# Needs Help! 89 Sentra w/ CHECK ENGINE lit



## SENTRA-89s (Jul 21, 2002)

CONFIGURATION:
1989 Nissan Sentra (plain)
2 door
4-Speed
Registered California
SMOG TEST TYPE I
New Spark Plugs & wires, motor oils, oil filter, smoke treatment oils, premium gasoline all ready for the test.

I took my '89 sentra to 2 Smog station. The first station failed me by saying that the RPM idle speed is too high, Check Engine lit's on, etc., and it cost me $29 bucks for nothing! The second station I went to, saying that the CHECK ENGINE (orange lit indicator) is on and not suppose to after the engine started. He charges me $25..and offerred me if he fix the problem it will be another $75 dollars (after taxes it's $108.25). So I agreed, he unable to made the Check Engine lit disappear but he able to passed me (I think this is a fraud). I think I been RIPPED off! Anyways, I just want to able to registered my Sentra.
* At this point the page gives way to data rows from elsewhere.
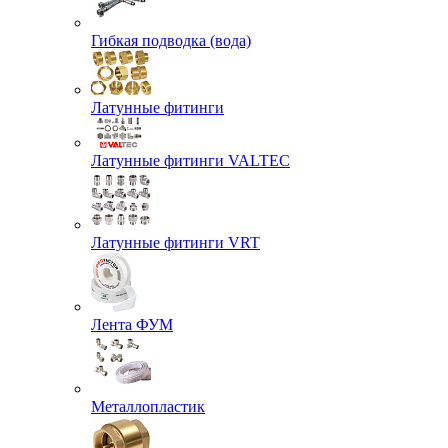
Гибкая подводка (вода)
Латунные фитинги
Латунные фитинги VALTEC
Латунные фитинги VRT
Лента ФУМ
Металлопластик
All of this cost me about $150 plus another $42 to register with DMV.

Because now I'm thinking to take the speed odometer panel off and unscrewed the light behind that indicator, but then I suppose it's illegal. I think it's an Old Engine so the lit will on either ways And it has NOTHING to DO with the SMOG.
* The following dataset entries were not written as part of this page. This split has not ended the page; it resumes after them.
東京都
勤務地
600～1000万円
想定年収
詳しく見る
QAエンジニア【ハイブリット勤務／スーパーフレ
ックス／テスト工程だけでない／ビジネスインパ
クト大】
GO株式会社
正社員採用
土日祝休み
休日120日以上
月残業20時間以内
Does anyone have a suggestion how to fix this CHECK ENGINE indicator so it will be disappear? 

Thanks in advance.


----------



## RiceBox (Apr 30, 2002)

you can check and clear the codes yourself. Just need a


----------



## Dropped89 (May 3, 2002)

i didnt even know our cars had that light lol ...


man its just a stupid light that the manufacture has installed for you to take it to them so they can do tune ups and shit ....
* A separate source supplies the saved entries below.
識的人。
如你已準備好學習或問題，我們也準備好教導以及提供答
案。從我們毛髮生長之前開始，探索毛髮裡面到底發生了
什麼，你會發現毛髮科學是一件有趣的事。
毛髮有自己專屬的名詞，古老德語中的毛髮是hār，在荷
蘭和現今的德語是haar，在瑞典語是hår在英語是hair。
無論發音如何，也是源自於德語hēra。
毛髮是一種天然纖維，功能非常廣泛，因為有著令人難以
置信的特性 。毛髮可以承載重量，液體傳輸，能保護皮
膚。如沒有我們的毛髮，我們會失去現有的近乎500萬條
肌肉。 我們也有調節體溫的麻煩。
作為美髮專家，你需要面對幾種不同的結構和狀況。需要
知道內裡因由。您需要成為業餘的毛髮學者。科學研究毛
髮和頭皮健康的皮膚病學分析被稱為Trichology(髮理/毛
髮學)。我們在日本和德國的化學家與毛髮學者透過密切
take the damn thing out if there is somthing wrong with your engine who needs a damn light to tell anyways lol ...


youll be fine and yes i think that is a fraud and you should check into that. also buy yourself a tach check the idle speed yourself
if it matches up then dude dicked you over. SUE SUE SUE that stupid state code crap lol.


----------



## Guest (Jul 22, 2002)

Dropped89 said:


> *i didnt even know our cars had that light lol ...
> 
> 
> man its just a stupid light that the manufacture has installed for you to take it to them so they can do tune ups and shit ....
> ...


thats what I thought when mine came on. It was on for a week or so then I hit a speed bump and it went off.... BUT THEN: 2 days after muh motor blew. *at least it whent when it was in muh driveway


----------



## Dropped89 (May 3, 2002)

really and the car never showed any signs that somthing was different?


----------



## RiceBox (Apr 30, 2002)

The check engine light is for monitering the emissions control systems. If it is on, most likely your car will not pass emissions. It could just be a faulty O2 sensor, so check your codes and fix it.


----------